*STORED DATA*.
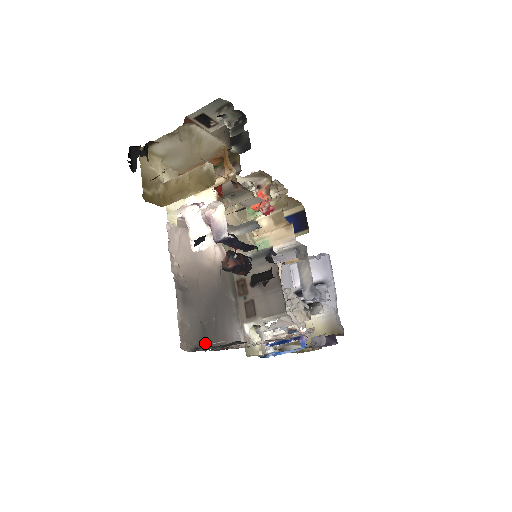
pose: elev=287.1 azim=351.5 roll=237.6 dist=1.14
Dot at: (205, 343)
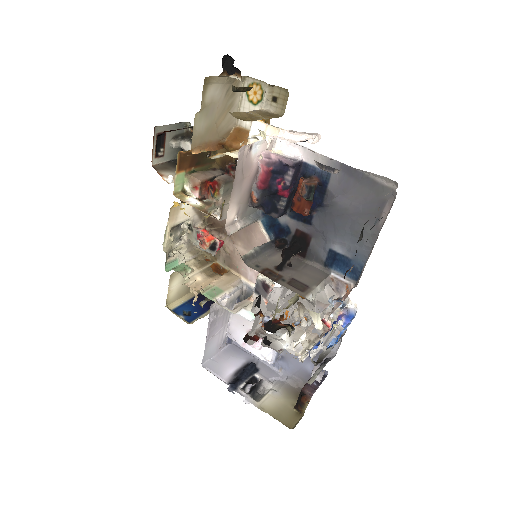
Dot at: occluded
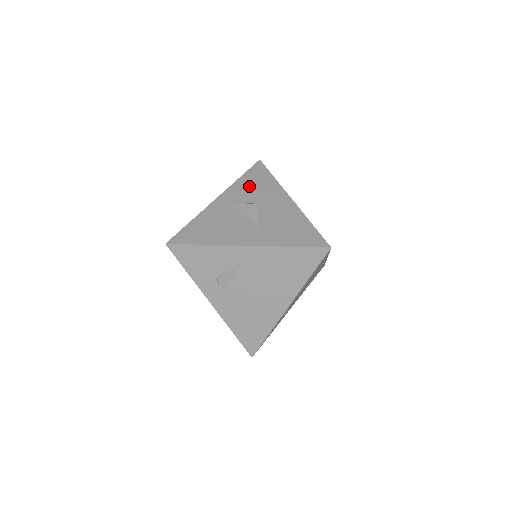
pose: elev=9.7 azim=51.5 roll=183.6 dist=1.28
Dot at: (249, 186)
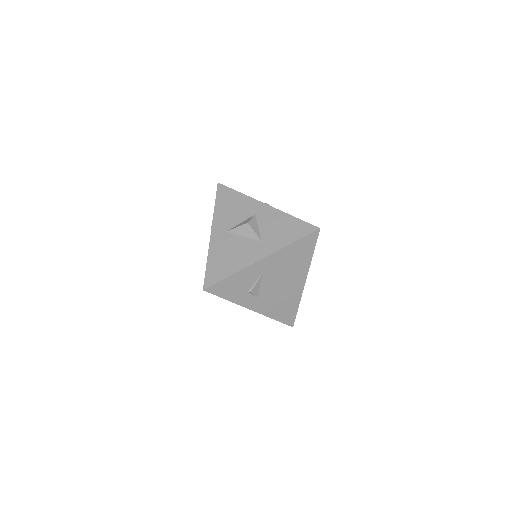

*PROMPT*.
Reproduce every text line of the rows above verbatim, in their original order, and omit the pictures.

*RESPONSE TO THE TASK*.
pose: elev=287.1 azim=351.5 roll=237.6 dist=1.14
Dot at: (205, 343)
Dot at: occluded
pose: elev=9.7 azim=51.5 roll=183.6 dist=1.28
Dot at: (249, 186)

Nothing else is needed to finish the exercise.